> DIRECTIONS FOR THIS TASK: Every line below that carries the word "volgens" needs to be copied.

> RECORD SET:
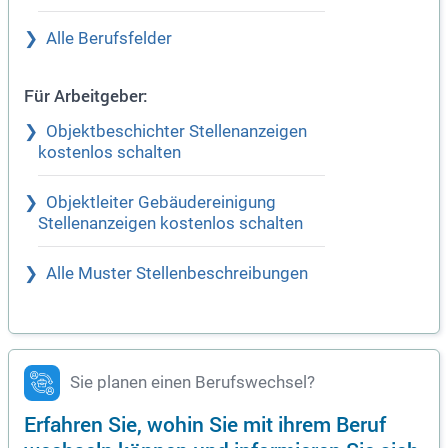
Alle Berufsfelder
Für Arbeitgeber:
Objektbeschichter Stellenanzeigen
kostenlos schalten
Objektleiter Gebäudereinigung
Stellenanzeigen kostenlos schalten
Alle Muster Stellenbeschreibungen
Sie planen einen Berufswechsel?
Erfahren Sie, wohin Sie mit ihrem Beruf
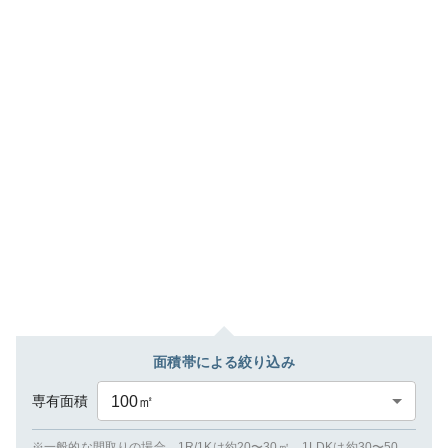
面積帯による絞り込み
専有面積
100
㎡
※一般的な間取りの場合、1R/1Kは約20〜30㎡、1LDKは約30〜50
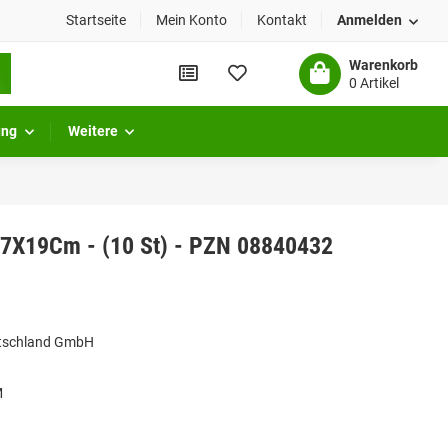
Startseite
Mein Konto
Kontakt
Anmelden
Warenkorb
0 Artikel
ung
Weitere
17X19Cm - (10 St) - PZN 08840432
utschland GmbH
M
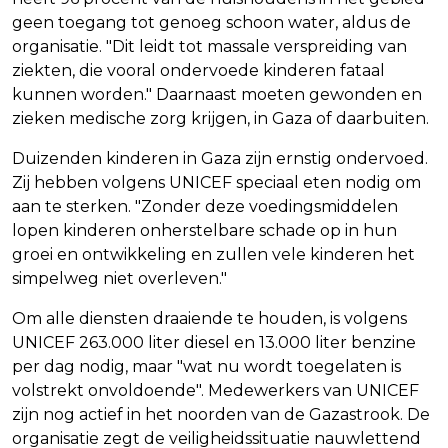
geen toegang tot genoeg schoon water, aldus de
organisatie. "Dit leidt tot massale verspreiding van
ziekten, die vooral ondervoede kinderen fataal
kunnen worden." Daarnaast moeten gewonden en
zieken medische zorg krijgen, in Gaza of daarbuiten.
Duizenden kinderen in Gaza zijn ernstig ondervoed.
Zij hebben volgens UNICEF speciaal eten nodig om
aan te sterken. "Zonder deze voedingsmiddelen
lopen kinderen onherstelbare schade op in hun
groei en ontwikkeling en zullen vele kinderen het
simpelweg niet overleven."
Om alle diensten draaiende te houden, is volgens
UNICEF 263.000 liter diesel en 13.000 liter benzine
per dag nodig, maar "wat nu wordt toegelaten is
volstrekt onvoldoende". Medewerkers van UNICEF
zijn nog actief in het noorden van de Gazastrook. De
organisatie zegt de veiligheidssituatie nauwlettend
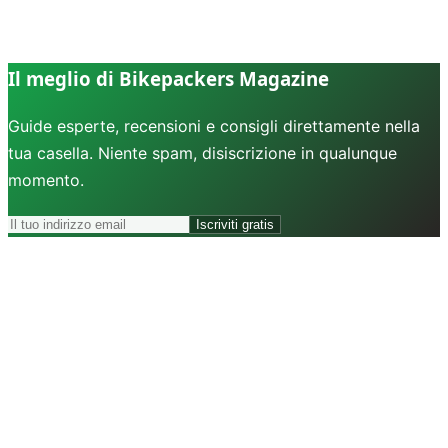
Il meglio di Bikepackers Magazine
Guide esperte, recensioni e consigli direttamente nella
tua casella. Niente spam, disiscrizione in qualunque
momento.
Iscriviti gratis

> REPLY TO THE TASK:
Zij hebben volgens UNICEF speciaal eten nodig om
Om alle diensten draaiende te houden, is volgens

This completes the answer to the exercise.